The business of being an artist, especially a musician, earning a livelihood through creative endeavors, fascinates and mystifies me. Perhaps it’s my fiercely independent hillbilly nature, or a love of lyrics that stir the soul, or letting my body get lost in a rhythm with no thought involved, or maybe it’s that artists bare their own souls to express something vital to their existence—but I NEED their soulful creativity on a daily basis! I can’t perform, yet value the contributions of countless performers that enrich my life. Those in this play have individually and collectively rocked my world.

Not only does The Breeze Bends the Grass showcase women artists from the early 1900s, it lives through the undeniable gifts of the women on stage, each a powerhouse in her own right. This past year I have been awed by the soul-punching talent of Krista Detor. Flat Earth Diary is her first solo album in four years with international rave reviews. She’s been #1 on the Euro-American Chart, and in the top 10 on U.S. Folk and Independent Music Charts. She is not just a songwriter, nor accomplished musician, nor poignant entertainer, but a social activist who truly cares. Reviews of her role in Breeze frequently include the world “stunning.”

Amanda Biggs, who plays Selma Steele, is an internationally prized Opera singer who sings many styles of music with clarity and gusto. Her powerful voice literally astounds me and her new self-titled album, Amanda Biggs, is a confluence of folk/blues/pop, ranging from Bonnie Raitt-style blues to ethereal haunting folk, with a bunch of rootsy country-blues and Southwestern Americana thrown in. Add the beautiful acoustic string work on a dizzying array of instruments that uplifts, supports and surrounds Amanda’s soaring voice and it’s nothing less than a transpersonal experience. Amanda’s passion for healing people with her voice comes through, as she shares Selma’s passion for healing through the beauty of nature.

Lara Lynn Weaver has performed for many years in and around Bloomington, Indiana, as part of Kaia vocal ensemble, and with other performers, notably Kid Kazooey (Kevin MacDowell). R.E. Paris, theater critic, wrote of her stellar performance in Breeze as simply “wonderful.”

Kate Braun is a newcomer to the production, taking Arbutus’ roles, so I know little about her other than she is a fine actress and singer. Since Krista sings her praises, I will be content with that for now, trusting her finely honed artistic instincts. As various awards attest to and many reviewers have noted, this play is not to be missed; it speaks to the soul and opens the heart in appreciation for the tenacity of the human spirit.

It might be easy to forget while watching and listening that all these women lead intensely busy lives, attempting as artists to support themselves in a social climate that barely supports the arts. The level of commitment required, the sheer energy necessary to keep the show on the road, speaks as loudly as the passion displayed in each performance. Audiences of all ages can soon experience the thrill of seasoned, creative veterans blending their talents for the edification of all those present.

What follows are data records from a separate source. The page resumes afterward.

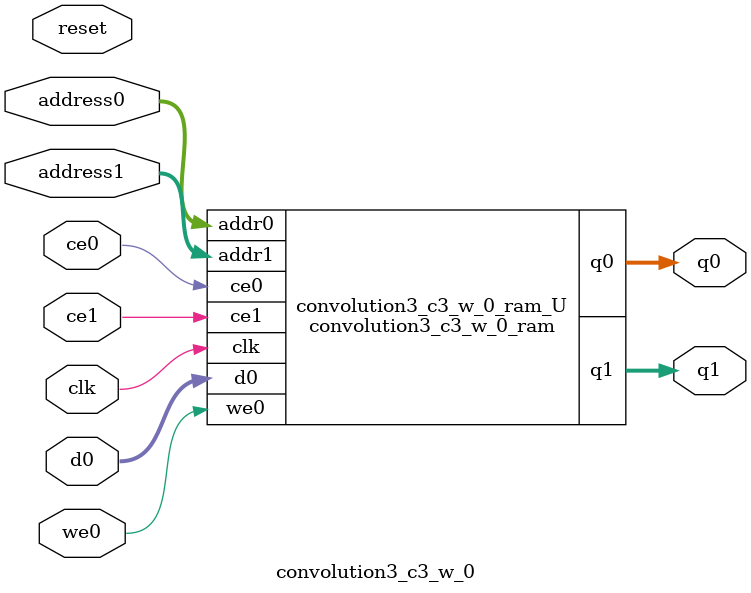
<source format=v>

`timescale 1 ns / 1 ps
module convolution3_c3_w_0_ram (addr0, ce0, d0, we0, q0, addr1, ce1, q1,  clk);

parameter DWIDTH = 32;
parameter AWIDTH = 9;
parameter MEM_SIZE = 480;

input[AWIDTH-1:0] addr0;
input ce0;
input[DWIDTH-1:0] d0;
input we0;
output reg[DWIDTH-1:0] q0;
input[AWIDTH-1:0] addr1;
input ce1;
output reg[DWIDTH-1:0] q1;
input clk;

(* ram_style = "block" *)reg [DWIDTH-1:0] ram[0:MEM_SIZE-1];




always @(posedge clk)  
begin 
    if (ce0) 
    begin
        if (we0) 
        begin 
            ram[addr0] <= d0; 
            q0 <= d0;
        end 
        else 
            q0 <= ram[addr0];
    end
end


always @(posedge clk)  
begin 
    if (ce1) 
    begin
            q1 <= ram[addr1];
    end
end


endmodule


`timescale 1 ns / 1 ps
module convolution3_c3_w_0(
    reset,
    clk,
    address0,
    ce0,
    we0,
    d0,
    q0,
    address1,
    ce1,
    q1);

parameter DataWidth = 32'd32;
parameter AddressRange = 32'd480;
parameter AddressWidth = 32'd9;
input reset;
input clk;
input[AddressWidth - 1:0] address0;
input ce0;
input we0;
input[DataWidth - 1:0] d0;
output[DataWidth - 1:0] q0;
input[AddressWidth - 1:0] address1;
input ce1;
output[DataWidth - 1:0] q1;



convolution3_c3_w_0_ram convolution3_c3_w_0_ram_U(
    .clk( clk ),
    .addr0( address0 ),
    .ce0( ce0 ),
    .d0( d0 ),
    .we0( we0 ),
    .q0( q0 ),
    .addr1( address1 ),
    .ce1( ce1 ),
    .q1( q1 ));

endmodule


</source>
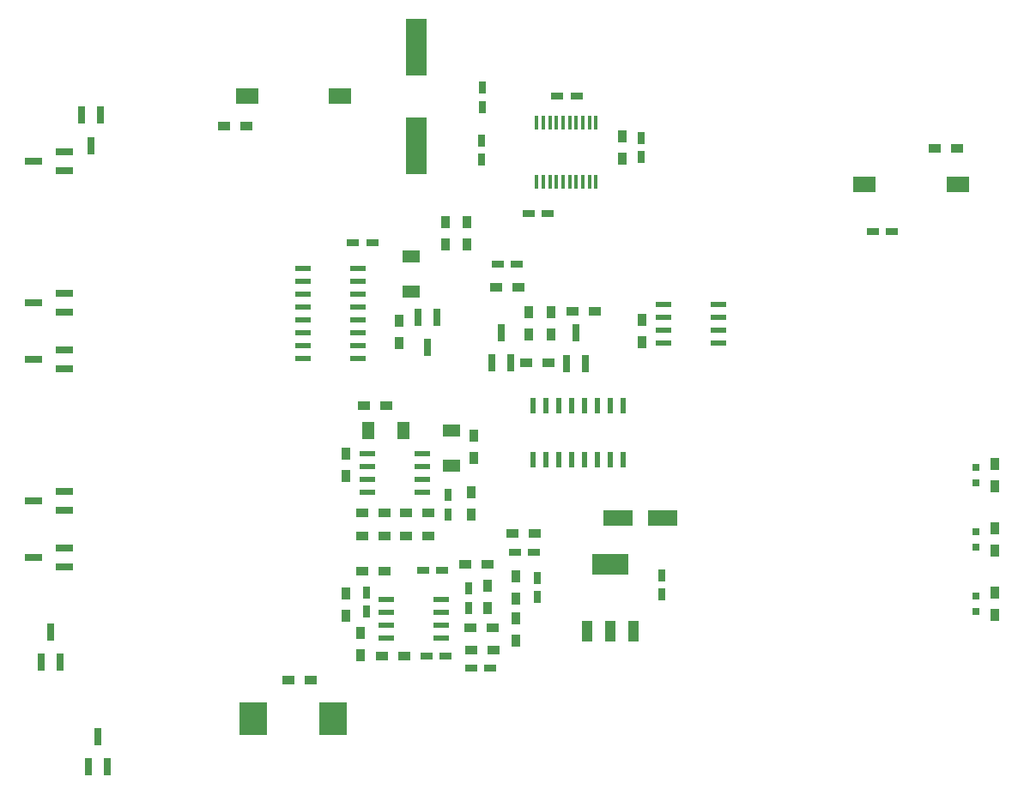
<source format=gbr>
G04 #@! TF.FileFunction,Paste,Top*
%FSLAX46Y46*%
G04 Gerber Fmt 4.6, Leading zero omitted, Abs format (unit mm)*
G04 Created by KiCad (PCBNEW 4.0.4-1.fc24-product) date Wed May 17 21:12:50 2017*
%MOMM*%
%LPD*%
G01*
G04 APERTURE LIST*
%ADD10C,0.100000*%
%ADD11R,0.900000X1.200000*%
%ADD12R,2.999740X1.600200*%
%ADD13R,2.100580X5.600700*%
%ADD14R,1.699260X1.300480*%
%ADD15R,1.300480X1.699260*%
%ADD16R,2.700000X3.200000*%
%ADD17R,1.200000X0.750000*%
%ADD18R,0.750000X1.200000*%
%ADD19R,0.797560X0.797560*%
%ADD20R,1.800860X0.800100*%
%ADD21R,0.800100X1.800860*%
%ADD22R,1.200000X0.900000*%
%ADD23R,3.657600X2.032000*%
%ADD24R,1.016000X2.032000*%
%ADD25R,1.550000X0.600000*%
%ADD26R,0.450000X1.450000*%
%ADD27R,0.600000X1.500000*%
%ADD28R,1.500000X0.600000*%
%ADD29R,2.180000X1.600000*%
G04 APERTURE END LIST*
D10*
D11*
X147955000Y-100500000D03*
X147955000Y-102700000D03*
D12*
X110792260Y-93129100D03*
X115191540Y-93129100D03*
D13*
X90881200Y-46662340D03*
X90881200Y-56360060D03*
D14*
X90322400Y-70787260D03*
X90322400Y-67287140D03*
X94361000Y-87983060D03*
X94361000Y-84482940D03*
D15*
X86133940Y-84455000D03*
X89634060Y-84455000D03*
D16*
X82690000Y-112903000D03*
X74790000Y-112903000D03*
D17*
X137805200Y-64884300D03*
X135905200Y-64884300D03*
X86522600Y-65989200D03*
X84622600Y-65989200D03*
X91506000Y-98298000D03*
X93406000Y-98298000D03*
X101920000Y-63042800D03*
X103820000Y-63042800D03*
X106690200Y-51460400D03*
X104790200Y-51460400D03*
X96255800Y-107975400D03*
X98155800Y-107975400D03*
X98872000Y-68046600D03*
X100772000Y-68046600D03*
D18*
X115062000Y-98795800D03*
X115062000Y-100695800D03*
X113030000Y-55615800D03*
X113030000Y-57515800D03*
X97332800Y-57744400D03*
X97332800Y-55844400D03*
X97383600Y-50662800D03*
X97383600Y-52562800D03*
D17*
X102486500Y-96520000D03*
X100586500Y-96520000D03*
D18*
X102819200Y-99024400D03*
X102819200Y-100924400D03*
X96012000Y-100078500D03*
X96012000Y-101978500D03*
X85953600Y-100459500D03*
X85953600Y-102359500D03*
D17*
X91861600Y-106743500D03*
X93761600Y-106743500D03*
D18*
X93980000Y-90871000D03*
X93980000Y-92771000D03*
D19*
X146050000Y-102349300D03*
X146050000Y-100850700D03*
X146050000Y-89649300D03*
X146050000Y-88150700D03*
X146050000Y-95999300D03*
X146050000Y-94500700D03*
D20*
X56111140Y-78420000D03*
X56111140Y-76520000D03*
X53108860Y-77470000D03*
X56111140Y-92390000D03*
X56111140Y-90490000D03*
X53108860Y-91440000D03*
D21*
X58486000Y-117706140D03*
X60386000Y-117706140D03*
X59436000Y-114703860D03*
D20*
X56111140Y-72832000D03*
X56111140Y-70932000D03*
X53108860Y-71882000D03*
D21*
X53850000Y-107373140D03*
X55750000Y-107373140D03*
X54800000Y-104370860D03*
X59751000Y-53362860D03*
X57851000Y-53362860D03*
X58801000Y-56365140D03*
D20*
X56111140Y-97978000D03*
X56111140Y-96078000D03*
X53108860Y-97028000D03*
X56111140Y-58862000D03*
X56111140Y-56962000D03*
X53108860Y-57912000D03*
D21*
X92898000Y-73276460D03*
X90998000Y-73276460D03*
X91948000Y-76278740D03*
X105679200Y-77853540D03*
X107579200Y-77853540D03*
X106629200Y-74851260D03*
X98313200Y-77802740D03*
X100213200Y-77802740D03*
X99263200Y-74800460D03*
D22*
X74112300Y-54457600D03*
X71912300Y-54457600D03*
X144229000Y-56642000D03*
X142029000Y-56642000D03*
D11*
X111201200Y-57665800D03*
X111201200Y-55465800D03*
X113157000Y-73576000D03*
X113157000Y-75776000D03*
D22*
X98722000Y-70358000D03*
X100922000Y-70358000D03*
X102573000Y-94615000D03*
X100373000Y-94615000D03*
D11*
X100711000Y-98849000D03*
X100711000Y-101049000D03*
X100647500Y-105240000D03*
X100647500Y-103040000D03*
D22*
X95674000Y-97663000D03*
X97874000Y-97663000D03*
X87495200Y-106794300D03*
X89695200Y-106794300D03*
D11*
X97917000Y-99801500D03*
X97917000Y-102001500D03*
X85394800Y-104475100D03*
X85394800Y-106675100D03*
D22*
X87764800Y-98399600D03*
X85564800Y-98399600D03*
X80475000Y-109093000D03*
X78275000Y-109093000D03*
D11*
X83921600Y-100601600D03*
X83921600Y-102801600D03*
D22*
X98445500Y-106172000D03*
X96245500Y-106172000D03*
X96182000Y-103949500D03*
X98382000Y-103949500D03*
D11*
X89204800Y-73677600D03*
X89204800Y-75877600D03*
X96520000Y-87206000D03*
X96520000Y-85006000D03*
X83947000Y-88984000D03*
X83947000Y-86784000D03*
X147955000Y-87800000D03*
X147955000Y-90000000D03*
X147955000Y-94150000D03*
X147955000Y-96350000D03*
X104140000Y-72814000D03*
X104140000Y-75014000D03*
X101981000Y-72814000D03*
X101981000Y-75014000D03*
X95885000Y-63924000D03*
X95885000Y-66124000D03*
X93726000Y-63924000D03*
X93726000Y-66124000D03*
D23*
X109982000Y-97739200D03*
D24*
X109982000Y-104343200D03*
X112268000Y-104343200D03*
X107696000Y-104343200D03*
D25*
X115283000Y-72009000D03*
X115283000Y-73279000D03*
X115283000Y-74549000D03*
X115283000Y-75819000D03*
X120683000Y-75819000D03*
X120683000Y-74549000D03*
X120683000Y-73279000D03*
X120683000Y-72009000D03*
D26*
X102739000Y-59973000D03*
X103389000Y-59973000D03*
X104039000Y-59973000D03*
X104689000Y-59973000D03*
X105339000Y-59973000D03*
X105989000Y-59973000D03*
X106639000Y-59973000D03*
X107289000Y-59973000D03*
X107939000Y-59973000D03*
X108589000Y-59973000D03*
X108589000Y-54073000D03*
X107939000Y-54073000D03*
X107289000Y-54073000D03*
X106639000Y-54073000D03*
X105989000Y-54073000D03*
X105339000Y-54073000D03*
X104689000Y-54073000D03*
X104039000Y-54073000D03*
X103389000Y-54073000D03*
X102739000Y-54073000D03*
D25*
X87927200Y-101130100D03*
X87927200Y-102400100D03*
X87927200Y-103670100D03*
X87927200Y-104940100D03*
X93327200Y-104940100D03*
X93327200Y-103670100D03*
X93327200Y-102400100D03*
X93327200Y-101130100D03*
D27*
X111252000Y-82009000D03*
X109982000Y-82009000D03*
X108712000Y-82009000D03*
X107442000Y-82009000D03*
X106172000Y-82009000D03*
X104902000Y-82009000D03*
X103632000Y-82009000D03*
X102362000Y-82009000D03*
X102362000Y-87409000D03*
X103632000Y-87409000D03*
X104902000Y-87409000D03*
X106172000Y-87409000D03*
X107442000Y-87409000D03*
X108712000Y-87409000D03*
X109982000Y-87409000D03*
X111252000Y-87409000D03*
D25*
X86073000Y-86741000D03*
X86073000Y-88011000D03*
X86073000Y-89281000D03*
X86073000Y-90551000D03*
X91473000Y-90551000D03*
X91473000Y-89281000D03*
X91473000Y-88011000D03*
X91473000Y-86741000D03*
D28*
X79723000Y-68453000D03*
X79723000Y-69723000D03*
X79723000Y-70993000D03*
X79723000Y-72263000D03*
X79723000Y-73533000D03*
X79723000Y-74803000D03*
X79723000Y-76073000D03*
X79723000Y-77343000D03*
X85123000Y-77343000D03*
X85123000Y-76073000D03*
X85123000Y-74803000D03*
X85123000Y-73533000D03*
X85123000Y-72263000D03*
X85123000Y-70993000D03*
X85123000Y-69723000D03*
X85123000Y-68453000D03*
D11*
X96266000Y-92794000D03*
X96266000Y-90594000D03*
D22*
X89832000Y-94932500D03*
X92032000Y-94932500D03*
X92032000Y-92646500D03*
X89832000Y-92646500D03*
X87714000Y-94932500D03*
X85514000Y-94932500D03*
X85514000Y-92646500D03*
X87714000Y-92646500D03*
X87904500Y-82042000D03*
X85704500Y-82042000D03*
X106240400Y-72694800D03*
X108440400Y-72694800D03*
X101719200Y-77825600D03*
X103919200Y-77825600D03*
D29*
X144302430Y-60200320D03*
X135097570Y-60195680D03*
X83367830Y-51475420D03*
X74162970Y-51470780D03*
M02*

</source>
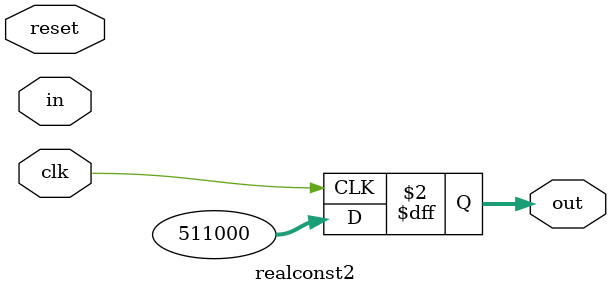
<source format=v>
module realconst2
  (input wire        reset,
   input wire        clk,
   input wire [31:0] in,
   output reg [31:0] out);

   always @(posedge clk) out <= 5.11E+5;

endmodule

</source>
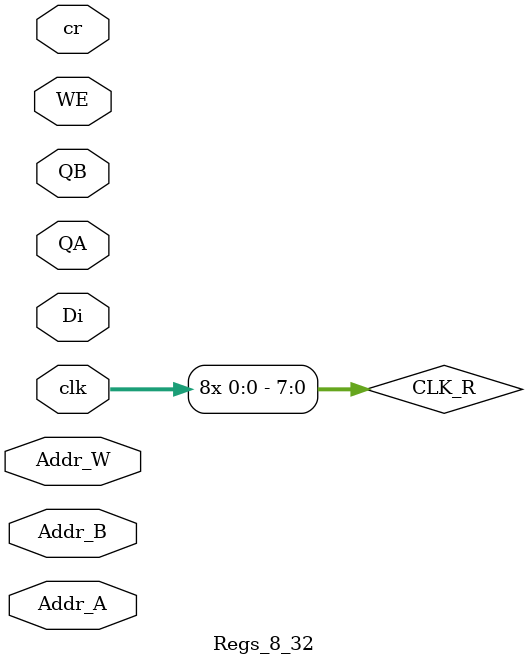
<source format=v>
`timescale 1ns / 1ps
module Regs_8_32(
    input clk,
    input cr,
    input WE,
    input [31:0] Di,
    input [2:0] Addr_A,
    input [2:0] Addr_B,
    input [2:0] Addr_W,
    input [31:0] QA,
    input [31:0] QB
    );
wire [7:0]Yi,Y;
wire [7:0]CLK_R;
assign Y = ~Yi;
wire [31:0]Do0,Do1,Do2,Do3,Do4,Do5,Do6,Do7;
assign CLK_R = {8{clk}};
	Reg_32 R0(CLK_R[0], Di, cr, Y[0], Do0 );
	Reg_32 R1(CLK_R[1], Di, cr, Y[1], Do1 );
	Reg_32 R2(CLK_R[2], Di, cr, Y[2], Do2 );
	Reg_32 R3(CLK_R[3], Di, cr, Y[3], Do3 );
	Reg_32 R4(CLK_R[4], Di, cr, Y[4], Do4 );
	Reg_32 R5(CLK_R[5], Di, cr, Y[5], Do5 );
	Reg_32 R6(CLK_R[6], Di, cr, Y[6], Do6 );
	Reg_32 R7(CLK_R[7], Di, cr, Y[7], Do7 );
	HTC138 D(.C(Addr_W[2]),.B(Addr_W[1]),.A(Addr_W[0]),.G(WE),.G_2A(1'b0),.G_2B(1'b0),
	.Y7(Yi[7]),.Y6(Yi[6]),.Y5(Yi[5]),.Y4(Yi[4]),.Y3(Yi[3]),.Y2(Yi[2]),.Y1(Yi[1]),.Y0(Yi[0]));
	MUX8T1_32 MUX_REGA(.I0(Do0), .I1(Do1), .I2(Do2), .I3(Do3), .I4(Do4), .I5(Do5),
	.I6(Do6), .I7(Do7), .s(Addr_A), .o(QA));
	MUX8T1_32 MUX_REGB(.I0(Do0), .I1(Do1), .I2(Do2), .I3(Do3), .I4(Do4), .I5(Do5),
	.I6(Do6), .I7(Do7), .s(Addr_B), .o(QB));
endmodule

</source>
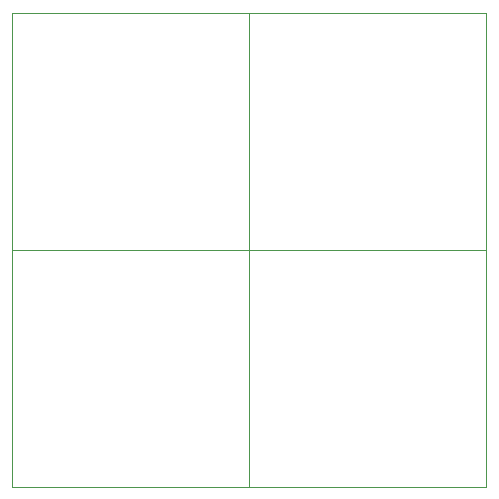
<source format=gbr>
G04 #@! TF.GenerationSoftware,KiCad,Pcbnew,(5.99.0-11522-g728b160719)*
G04 #@! TF.CreationDate,2021-08-06T10:17:42+10:00*
G04 #@! TF.ProjectId,Stencil,5374656e-6369-46c2-9e6b-696361645f70,0.2*
G04 #@! TF.SameCoordinates,Original*
G04 #@! TF.FileFunction,Profile,NP*
%FSLAX46Y46*%
G04 Gerber Fmt 4.6, Leading zero omitted, Abs format (unit mm)*
G04 Created by KiCad (PCBNEW (5.99.0-11522-g728b160719)) date 2021-08-06 10:17:42*
%MOMM*%
%LPD*%
G01*
G04 APERTURE LIST*
G04 #@! TA.AperFunction,Profile*
%ADD10C,0.100000*%
G04 #@! TD*
G04 APERTURE END LIST*
D10*
X113259000Y-96114000D02*
X93193000Y-96114000D01*
X93193000Y-96114000D02*
X93193000Y-76048000D01*
X93193000Y-76048000D02*
X113259000Y-76048000D01*
X113259000Y-76048000D02*
X113259000Y-96114000D01*
X113259000Y-76048000D02*
X93193000Y-76048000D01*
X93193000Y-76048000D02*
X93193000Y-55982000D01*
X93193000Y-55982000D02*
X113259000Y-55982000D01*
X113259000Y-55982000D02*
X113259000Y-76048000D01*
X133325000Y-96114000D02*
X113259000Y-96114000D01*
X113259000Y-96114000D02*
X113259000Y-76048000D01*
X113259000Y-76048000D02*
X133325000Y-76048000D01*
X133325000Y-76048000D02*
X133325000Y-96114000D01*
X133325000Y-76048000D02*
X113259000Y-76048000D01*
X113259000Y-76048000D02*
X113259000Y-55982000D01*
X113259000Y-55982000D02*
X133325000Y-55982000D01*
X133325000Y-55982000D02*
X133325000Y-76048000D01*
M02*

</source>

Today most artists, and especially women artists, face similar struggles as those of 100 years ago. It remains hard to live a creative life that supports oneself financially and spiritually. Yet as The Breeze Bends the Grass reminds us, the world is still full of wonder if we but notice. As the closing lines suggest: Maybe you take note of the light in the last moments of dusk, maybe you name the hue of a rooftop, maybe, unexpectedly, you see it – the way the breeze bends the grass.